A wide variety of beans and pulses can be included in your one portion. This makes it easy to integrate them into various meals. Examples of beans and pulses that count include:
- Kidney beans: A staple in chili and salads.
- Chickpeas: Perfect for hummus, curries, and roasted snacks.
- Lentils: Versatile in soups, stews, and dals.
- Haricot beans (Baked beans): A popular choice, though it's important to opt for low-salt and low-sugar versions.
- Cannellini beans: Great in Italian dishes and salads.
- Butter beans: Excellent for stews and dips.
- Red, brown, or green lentils: Used in a range of cuisines for their texture and flavour.
The Special Case of Green Beans
Not all beans are created equal when it comes to the 5 A Day count. Green beans, broad beans, and runner beans are botanically classified as vegetables rather than pulses. This means they are treated differently by the nutritional guidelines and are not subject to the one-portion limit that applies to dried and processed beans and pulses. You can count a portion of green beans towards your target and still have a separate portion of, for example, chickpeas, without breaking the rules. This is an important distinction for maximizing your daily intake of varied nutrients.
Nutritional Comparison: Beans vs. Other Fruits and Veg
Understanding the nutritional differences is key to appreciating why the one-portion rule for beans exists. The table below provides a simplified comparison.
| Feature | Beans & Pulses | Fruits & Vegetables | Impact on 5 A Day |
|---|---|---|---|
| Protein | High | Low to moderate | Valuable for vegetarian and vegan diets. |
| Fibre | High | High | Both excellent for digestive health. |
| Vitamin C | Typically lower | Often higher (e.g., citrus, bell peppers) | Different sources provide varied nutrients. |
| Vitamin A | Varies (e.g., mung beans) | Often higher (e.g., carrots, spinach) | Variety ensures a wider range of vitamins. |
| Folate | High (e.g., lentils) | Varies (e.g., spinach, oranges) | Beans contribute a key nutrient. |
| Mineral Mix | Unique mix (magnesium, iron) | Unique mix (potassium, antioxidants) | Eating both provides a broader mineral spectrum. |
Making the Most of Beans in Your Diet
Given their nutritional benefits, beans and pulses should be a regular part of your diet. They are a versatile, affordable, and filling ingredient that can boost your intake of fibre, protein, and minerals. Here are some tips for incorporating them effectively:
- Soups and Stews: Add lentils, chickpeas, or kidney beans to thicken and add body to soups and stews.
- Salads: Toss canned or pre-cooked beans like cannellini or black beans into salads for extra protein and fibre.
- Dips: Homemade hummus or a white bean dip is a great way to enjoy beans and serve with vegetable sticks.
- Curries and Pasta Sauces: Replace some of the meat in a curry or bolognese with lentils or chickpeas to reduce costs and increase fibre.

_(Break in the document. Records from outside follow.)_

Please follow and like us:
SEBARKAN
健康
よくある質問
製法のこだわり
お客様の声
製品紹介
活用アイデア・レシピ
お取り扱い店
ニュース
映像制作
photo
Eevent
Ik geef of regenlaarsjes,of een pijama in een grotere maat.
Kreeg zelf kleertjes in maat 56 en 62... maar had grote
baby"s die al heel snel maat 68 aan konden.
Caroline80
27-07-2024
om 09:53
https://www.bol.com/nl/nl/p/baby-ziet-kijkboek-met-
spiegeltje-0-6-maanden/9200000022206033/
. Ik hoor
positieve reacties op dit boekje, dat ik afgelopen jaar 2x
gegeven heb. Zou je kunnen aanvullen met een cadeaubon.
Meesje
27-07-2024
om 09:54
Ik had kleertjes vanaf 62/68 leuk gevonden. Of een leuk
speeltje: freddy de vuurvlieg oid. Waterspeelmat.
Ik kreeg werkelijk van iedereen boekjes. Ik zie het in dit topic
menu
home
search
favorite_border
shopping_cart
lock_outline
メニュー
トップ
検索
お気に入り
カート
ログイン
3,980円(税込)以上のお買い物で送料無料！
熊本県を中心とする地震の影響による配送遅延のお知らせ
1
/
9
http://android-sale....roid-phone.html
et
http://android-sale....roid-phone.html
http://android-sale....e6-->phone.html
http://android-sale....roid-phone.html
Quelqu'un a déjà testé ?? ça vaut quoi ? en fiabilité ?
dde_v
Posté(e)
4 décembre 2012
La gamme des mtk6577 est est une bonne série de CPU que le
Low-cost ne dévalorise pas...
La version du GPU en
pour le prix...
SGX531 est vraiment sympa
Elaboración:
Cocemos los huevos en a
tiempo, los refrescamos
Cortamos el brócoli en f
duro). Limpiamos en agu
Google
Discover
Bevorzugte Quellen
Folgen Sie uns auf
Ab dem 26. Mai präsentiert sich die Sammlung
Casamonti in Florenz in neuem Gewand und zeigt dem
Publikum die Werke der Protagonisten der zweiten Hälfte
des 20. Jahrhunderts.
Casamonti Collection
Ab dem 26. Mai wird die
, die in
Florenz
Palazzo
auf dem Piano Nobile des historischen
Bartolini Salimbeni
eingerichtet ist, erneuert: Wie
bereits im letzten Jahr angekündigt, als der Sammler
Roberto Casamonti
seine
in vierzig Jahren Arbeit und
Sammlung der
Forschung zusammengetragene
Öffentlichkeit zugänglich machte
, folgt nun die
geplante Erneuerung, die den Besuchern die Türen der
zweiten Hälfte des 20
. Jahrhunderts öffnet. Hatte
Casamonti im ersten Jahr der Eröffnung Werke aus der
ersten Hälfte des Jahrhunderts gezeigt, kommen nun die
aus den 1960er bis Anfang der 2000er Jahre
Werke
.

- Breakfast: A portion of reduced-salt, reduced-sugar baked beans on wholegrain toast is a classic way to start the day with one portion checked off.
- Snacks: Roast chickpeas with spices for a crunchy, healthy snack alternative.
The Verdict: How to Properly Count Beans in Your 5 A Day
The definitive answer to the question, "Do beans count as 5 A Day?" is yes, but with the specific rule that they contribute only one portion, regardless of the amount or variety consumed. This is a government guideline established to encourage a diverse intake of fruits and vegetables, ensuring a broader spectrum of vitamins and minerals. While some beans, such as green beans, are counted differently, all pulses (like lentils and chickpeas) fall under the one-portion rule. By combining a single portion of beans with a variety of other fruits and vegetables throughout the day, you can build a more balanced and nutritious diet. For further information and official guidelines on what counts towards your 5 A Day, you can visit the NHS website.
Conclusion
Incorporating beans and pulses is a smart move for anyone looking to eat healthily, thanks to their high fibre and protein content. However, to get the most comprehensive nutrition, it is crucial to remember the one-portion limit and not rely solely on them to meet your 5 A Day target. A diverse plate of colourful fruits and vegetables, along with one portion of beans or pulses, is the best strategy for a truly balanced diet.